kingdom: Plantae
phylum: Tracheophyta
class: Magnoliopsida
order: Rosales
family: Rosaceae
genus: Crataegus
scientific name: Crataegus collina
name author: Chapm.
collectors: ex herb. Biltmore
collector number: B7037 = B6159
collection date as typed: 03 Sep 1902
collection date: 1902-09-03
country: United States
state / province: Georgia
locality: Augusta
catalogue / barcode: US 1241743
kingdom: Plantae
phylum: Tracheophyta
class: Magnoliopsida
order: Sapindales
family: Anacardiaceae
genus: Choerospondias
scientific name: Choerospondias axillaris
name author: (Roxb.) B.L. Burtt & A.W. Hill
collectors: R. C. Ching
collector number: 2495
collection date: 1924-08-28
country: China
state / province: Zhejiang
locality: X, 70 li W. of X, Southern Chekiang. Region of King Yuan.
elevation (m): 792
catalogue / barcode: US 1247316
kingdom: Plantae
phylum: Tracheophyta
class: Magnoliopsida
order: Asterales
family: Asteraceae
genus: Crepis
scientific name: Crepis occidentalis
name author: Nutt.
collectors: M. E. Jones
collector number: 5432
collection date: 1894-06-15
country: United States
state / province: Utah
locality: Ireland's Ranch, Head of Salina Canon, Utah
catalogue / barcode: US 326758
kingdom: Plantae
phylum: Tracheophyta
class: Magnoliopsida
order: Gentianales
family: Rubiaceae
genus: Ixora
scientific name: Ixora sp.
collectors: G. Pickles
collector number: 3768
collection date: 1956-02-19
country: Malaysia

-------

EXERCISE TASK> Update all of the listing above by changing "collectors" to "collected by" wherever it appears. Reproduce every other part of the lines unchanged.

SOLUTION FOR THIS EXERCISE>
kingdom: Plantae
phylum: Tracheophyta
class: Magnoliopsida
order: Rosales
family: Rosaceae
genus: Crataegus
scientific name: Crataegus collina
name author: Chapm.
collected by: ex herb. Biltmore
collector number: B7037 = B6159
collection date as typed: 03 Sep 1902
collection date: 1902-09-03
country: United States
state / province: Georgia
locality: Augusta
catalogue / barcode: US 1241743
kingdom: Plantae
phylum: Tracheophyta
class: Magnoliopsida
order: Sapindales
family: Anacardiaceae
genus: Choerospondias
scientific name: Choerospondias axillaris
name author: (Roxb.) B.L. Burtt & A.W. Hill
collected by: R. C. Ching
collector number: 2495
collection date: 1924-08-28
country: China
state / province: Zhejiang
locality: X, 70 li W. of X, Southern Chekiang. Region of King Yuan.
elevation (m): 792
catalogue / barcode: US 1247316
kingdom: Plantae
phylum: Tracheophyta
class: Magnoliopsida
order: Asterales
family: Asteraceae
genus: Crepis
scientific name: Crepis occidentalis
name author: Nutt.
collected by: M. E. Jones
collector number: 5432
collection date: 1894-06-15
country: United States
state / province: Utah
locality: Ireland's Ranch, Head of Salina Canon, Utah
catalogue / barcode: US 326758
kingdom: Plantae
phylum: Tracheophyta
class: Magnoliopsida
order: Gentianales
family: Rubiaceae
genus: Ixora
scientific name: Ixora sp.
collected by: G. Pickles
collector number: 3768
collection date: 1956-02-19
country: Malaysia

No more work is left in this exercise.